Thursday, July 03, 2008

kagit fenerler

gecelerin daha az hirpalayici ve harap edici, daha fazla teskin ve teselli edici olmasini isterdim. bir kusun kanatlarina takilsam ve solugu kagit fenerlerle aydinlanmis bir sahilde alsam...

Wednesday, July 02, 2008

haksizlik,ifrat ve insan

insan = ifrat ve tefrit potansiyeli diye not almis yakin bir arkadasim kitabinin üzerine. bu kitabi sen de seveceksin dedi, senin düsüncelerin var bu kitapta diye de ekledi. benim aklim o kucuk notta kalmisti, hala da aklimda, insanin asirilik yaparak kendisine bazen de cevresine zarar verdigi durumlar.

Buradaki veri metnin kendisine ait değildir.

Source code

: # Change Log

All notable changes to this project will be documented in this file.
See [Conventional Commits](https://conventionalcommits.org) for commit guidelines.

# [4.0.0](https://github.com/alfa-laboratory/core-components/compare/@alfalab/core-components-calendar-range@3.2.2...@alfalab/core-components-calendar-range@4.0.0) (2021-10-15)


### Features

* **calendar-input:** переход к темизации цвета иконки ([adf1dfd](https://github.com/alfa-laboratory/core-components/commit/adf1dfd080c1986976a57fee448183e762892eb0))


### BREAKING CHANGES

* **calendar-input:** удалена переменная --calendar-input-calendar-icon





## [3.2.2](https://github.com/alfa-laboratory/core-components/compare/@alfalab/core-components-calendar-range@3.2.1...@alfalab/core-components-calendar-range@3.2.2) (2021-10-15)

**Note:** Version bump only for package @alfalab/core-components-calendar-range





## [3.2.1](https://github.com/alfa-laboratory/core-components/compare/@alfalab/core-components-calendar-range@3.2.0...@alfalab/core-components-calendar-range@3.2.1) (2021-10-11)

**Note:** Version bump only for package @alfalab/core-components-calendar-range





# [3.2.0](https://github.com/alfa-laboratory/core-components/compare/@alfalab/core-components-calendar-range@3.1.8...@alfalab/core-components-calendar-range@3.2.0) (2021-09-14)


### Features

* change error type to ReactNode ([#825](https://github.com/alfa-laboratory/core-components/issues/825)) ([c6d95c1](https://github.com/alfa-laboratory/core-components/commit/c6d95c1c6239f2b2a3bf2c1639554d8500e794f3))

insana dair olan hicbir sey benim yabancim olamaz, ben hep bu anlayista oldum, hala da oyleyim. ne var ki, kendime karsi bazen acimasiz davrandigimi, kendi asiriliklarima karsi hosgörüsüz oldugumu biliyorum. asirilik baskasina yönelen bir durum oldugunda, isin icine haksizlik da giriyor ve benim icin celiski sanirim burada basliyor. haksizlik etmekten hep korktum, yine de haksizlik etmeden yasamak kolay degil. haksizligin farkinda olmak ve bundan üzüntü duymak, o haksizligi hafifletebilir mi bilmiyorum.